Mom: In the past few years, some expectant parents have done research on the internet and have downloaded these “birth plans” which indicate their preference on labor, mobility, hydration, and nourishment, monitoring, pain relief, augmentation, which is what they want to do to speed up labor…

Me: Like, literally?

Mom: No, like distraction.

Me: Got it.

Mom: The birth plans basically just include things about what they want. Inevitably, things never go as planned. Either the moms require a C-section, the mom and or the baby do not tolerate labor or the baby has to go to the neonatal intensive care nursery, which is where the sick babies go.

Me: That’s where you used to work.

Mom: Yes, but then I left because it was too sad. Is that okay to say?

Me: Yes, yes.

Mom: Okay, but yeah. Nurses believe that the birth plan jinxes the mom and baby because the delivery never goes as planned. It’s kind of like life: you think it’s going one way and then it comes and changes everything. All nurses think the birth plans sets the moms up for feelings of failures. Nobody can plan what will happen for sure with labor and delivery. There’s just too many variables.

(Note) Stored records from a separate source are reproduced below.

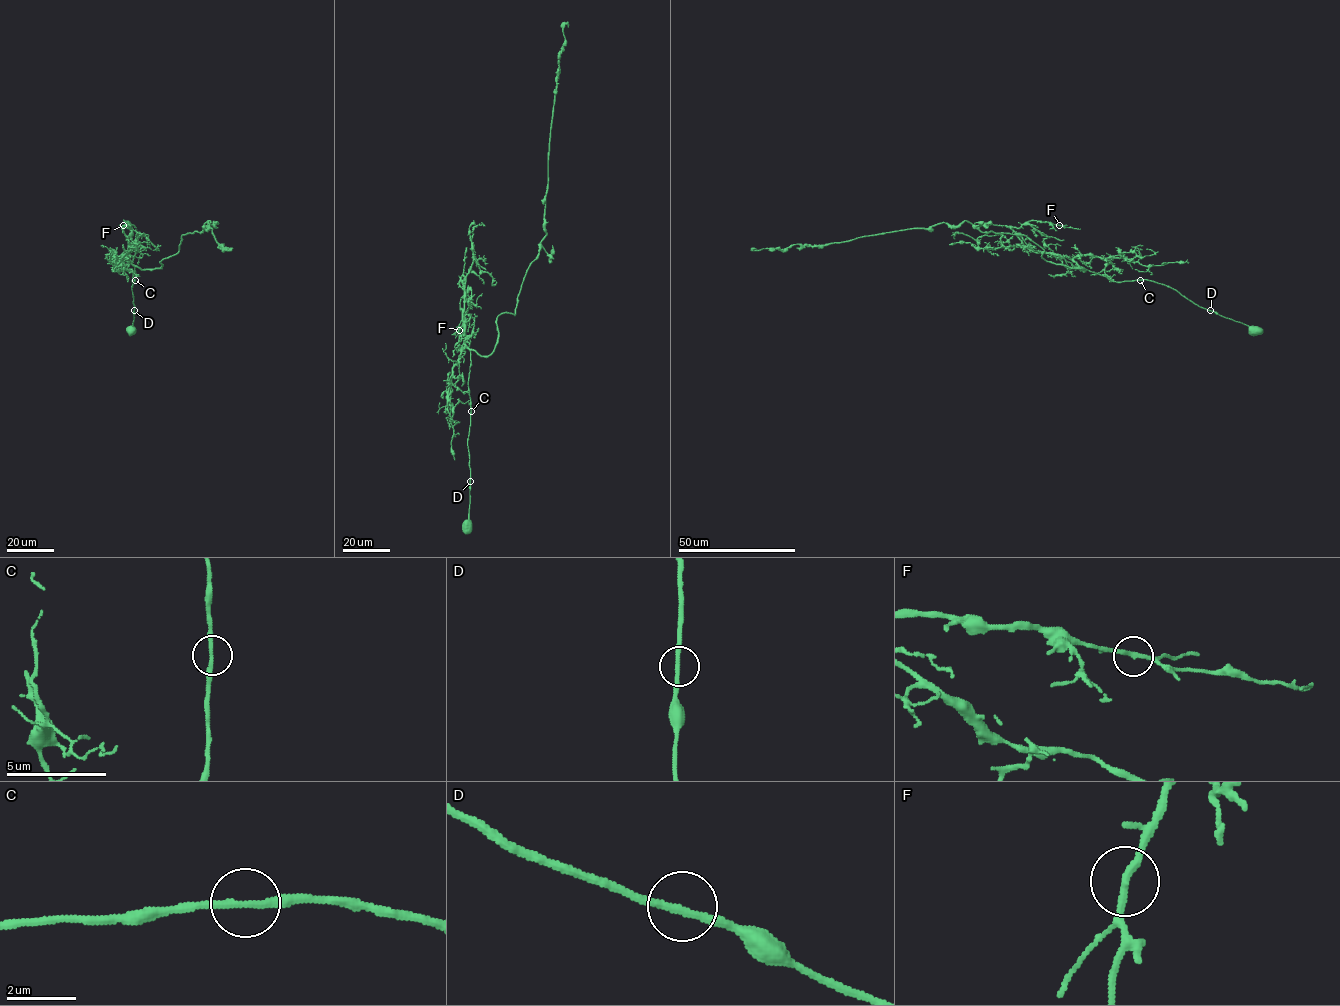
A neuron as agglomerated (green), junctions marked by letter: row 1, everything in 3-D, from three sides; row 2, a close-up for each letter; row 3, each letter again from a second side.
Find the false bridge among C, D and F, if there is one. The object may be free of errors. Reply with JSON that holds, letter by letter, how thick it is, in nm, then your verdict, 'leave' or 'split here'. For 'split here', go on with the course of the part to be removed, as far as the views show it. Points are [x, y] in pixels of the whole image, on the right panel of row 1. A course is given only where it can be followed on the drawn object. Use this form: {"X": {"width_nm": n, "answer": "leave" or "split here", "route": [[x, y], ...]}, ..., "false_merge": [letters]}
{"C": {"width_nm": 240, "answer": "leave"}, "D": {"width_nm": 240, "answer": "leave"}, "F": {"width_nm": 200, "answer": "leave"}, "false_merge": []}

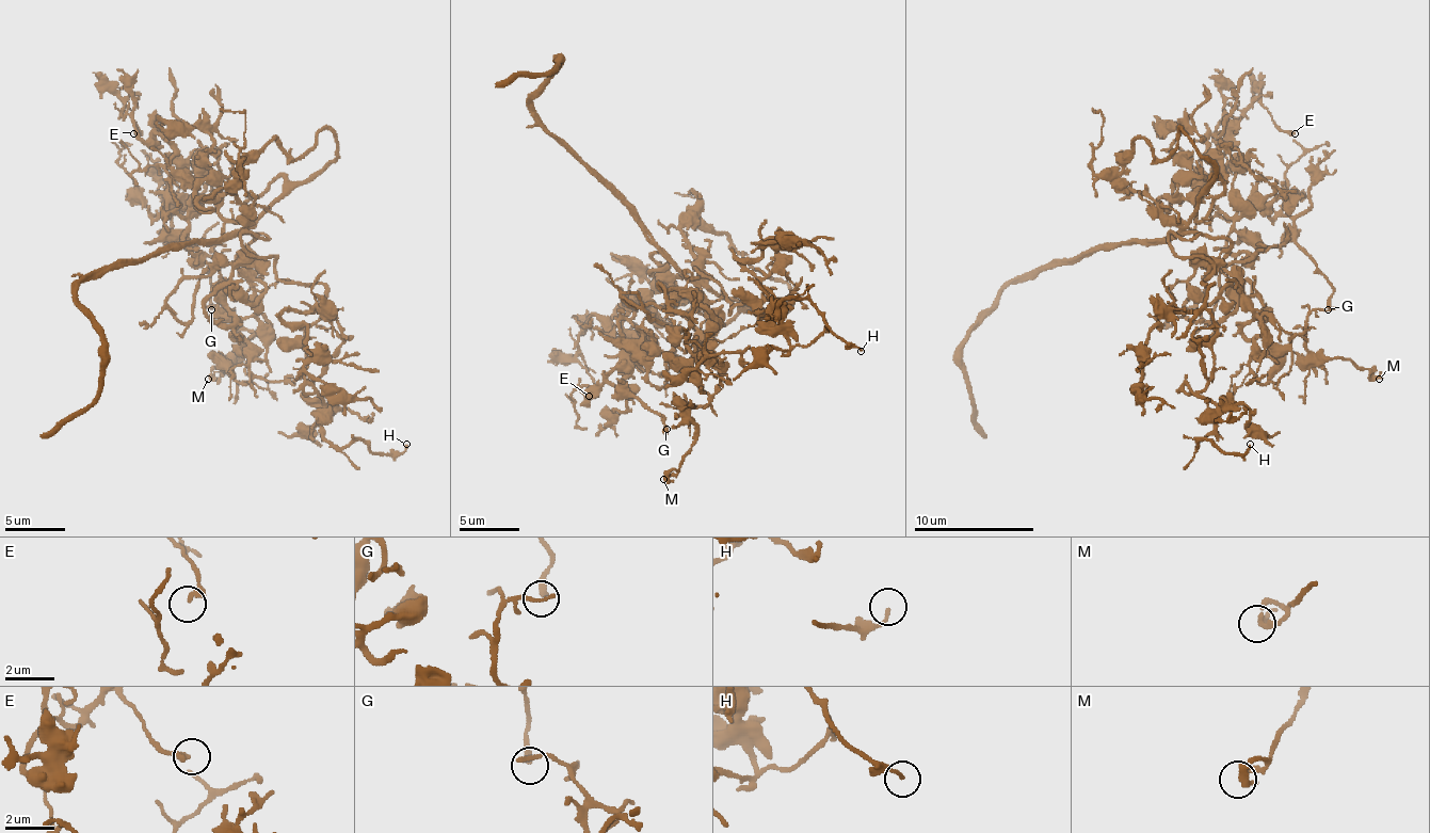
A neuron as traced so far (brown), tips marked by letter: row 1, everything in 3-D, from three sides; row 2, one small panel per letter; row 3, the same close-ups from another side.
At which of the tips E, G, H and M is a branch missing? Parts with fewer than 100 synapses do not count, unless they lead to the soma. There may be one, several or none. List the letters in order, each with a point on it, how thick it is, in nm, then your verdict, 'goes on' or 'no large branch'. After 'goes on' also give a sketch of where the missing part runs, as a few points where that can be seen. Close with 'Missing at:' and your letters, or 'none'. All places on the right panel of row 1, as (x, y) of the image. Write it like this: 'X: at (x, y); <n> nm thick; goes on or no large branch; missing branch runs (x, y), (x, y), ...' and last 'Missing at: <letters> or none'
E: at (1295, 133); 220 nm thick; no large branch
G: at (1328, 309); 240 nm thick; no large branch
H: at (1250, 444); 120 nm thick; no large branch
M: at (1379, 379); 240 nm thick; no large branch
Missing at: none

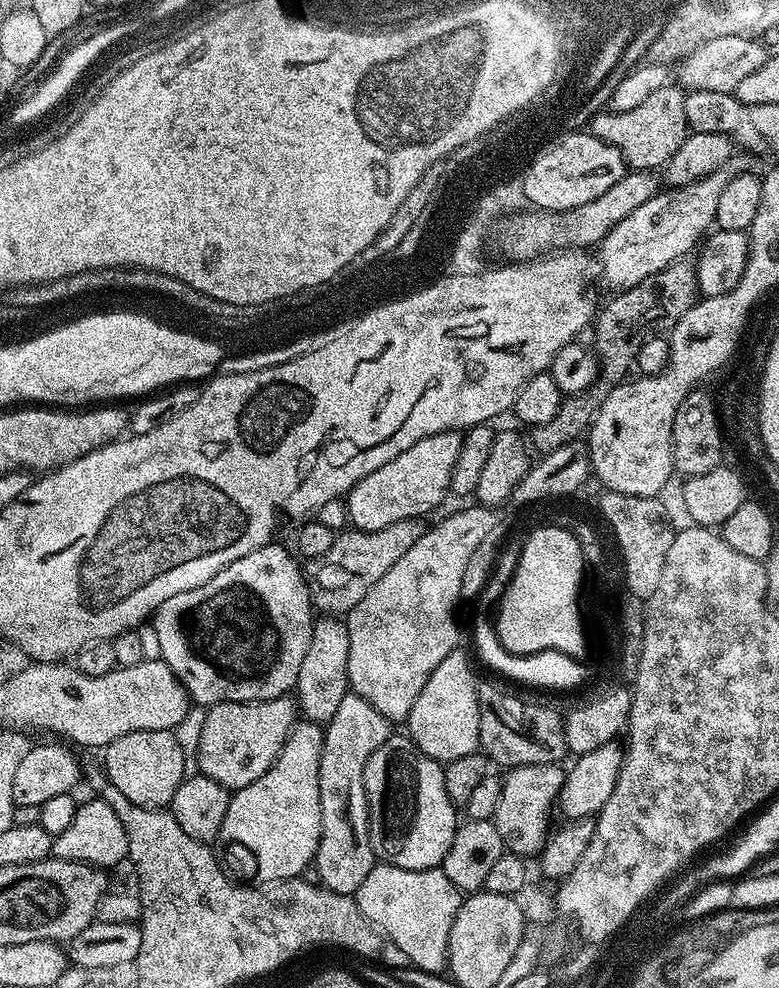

My mother, especially in her profession, does not like it when someone talks about nothing have gone wrong, or anticipates that nothing will go wrong. She always wants people to be prepared for anything, which is what you have to do when you’re working as a nurse. These parents coming into the hospital believing their child’s birth will go smoothly obviously irks my mother, as she thinks they have jinxed themselves and, most importantly, their child. I know this also bothers my mom on a different level, as she hates it when her patients think they know better than her. After working as a neo-natal nurse for thirty years, she hates being told by a twenty four year old what is going to happen.

Knocking on Wood in Nursing

The informant is my grandmother, a Cherokee woman born in 1932. She worked as a nurse for her entire career, though has been retired for some time.

In this piece, my grandmother talks about being “jinxed” in the nursing profession and what she does to combat them.

M: We would always teach the younger girls about knocking on wood.

Me: Why would you knock on wood?

M: A lot of times they would be really happy with how their day was going, and would saying something like “today’s a really good day”, and us older nurses would hate that.

Me: Why?

M: Because we felt as if they were jinxing us. So we would make them go “knock on wood” to prevent the jinx.

My grandmother has never seemed like a superstitious woman, but perhaps in her profession, where there is a lot of luck involved, superstition comes naturally. A lot that happens in nursing is unexpected and not avoidable, so having superstitions is a way to make them feel as if they are somewhat in control of the situation.